Specially as it was a rattlely sort of noise like something metallic about to fall off, remembering the recent loss of various bolts. A quick examination, and precision kicking of various parts, revealed nothing. Everything was safe and secure. But something was causing it!
I did a few laps of the bike, looking it up and down. Then that thing sprung to mind, well hidden and invisible unless you get up close and know where to look.
The chain roller...........
Yes, the rubber roller had departed. Leaving only the journal bearing for the chain to hit against, and I knew already that that was close to collapse.
Satisfied that it was the cause I continued. But it's one of those nagging noises, intermittent depending on the roughness of the road and position of the throttle, and worrying even when you're fairly certain of what it is.
After the Zimbabwe border, some way along the road to Masvingo, the noise appeared to reduce.
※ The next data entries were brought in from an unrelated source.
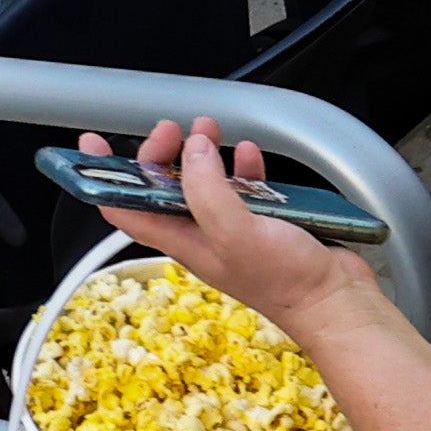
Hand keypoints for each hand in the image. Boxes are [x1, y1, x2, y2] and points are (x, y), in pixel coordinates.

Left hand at [73, 114, 368, 341]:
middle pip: (164, 187)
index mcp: (183, 241)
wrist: (338, 302)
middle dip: (161, 153)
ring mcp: (233, 228)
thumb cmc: (286, 281)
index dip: (103, 178)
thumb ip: (206, 189)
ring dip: (203, 152)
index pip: (125, 208)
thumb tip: (194, 148)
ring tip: (211, 127)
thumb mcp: (234, 232)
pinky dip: (243, 166)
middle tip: (174, 128)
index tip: (91, 146)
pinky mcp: (265, 221)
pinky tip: (249, 154)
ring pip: (204, 181)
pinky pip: (245, 186)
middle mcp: (202, 234)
I couldn't really explain that in my mind but had an idea. So when I stopped at the picnic place I remembered to check, and found that the poor old bearing had indeed also departed, leaving only the bolt, which is further away from the chain, so contacts it less.
I removed the whole lot In Masvingo and now all the noise has gone. Hope it'll be OK. I've read of other owners removing it all together and not reporting problems. But just in case, in a shop way back in Kigoma (Tanzania) I think it was, I found stacks of car and lorry suspension-bushes of all sizes. I bought two that may fit on the bolt, without the bearing, perhaps continuing to offer the chain some guidance. They're made of quite hard plastic so may be OK without the bearing for a while.
This is Africa, so we'll see, if I decide to fit them.
Finally, the roller-coaster bit is trying to fit things in (like keeping this site up to date) with the electricity supply. There are major improvements being done (I'm told) at the power stations in this part of the country, so electricity is only on, roughly, during the hours of darkness. Since I've been here there's been none between about 7am and 9 or 10pm. Hope things get better!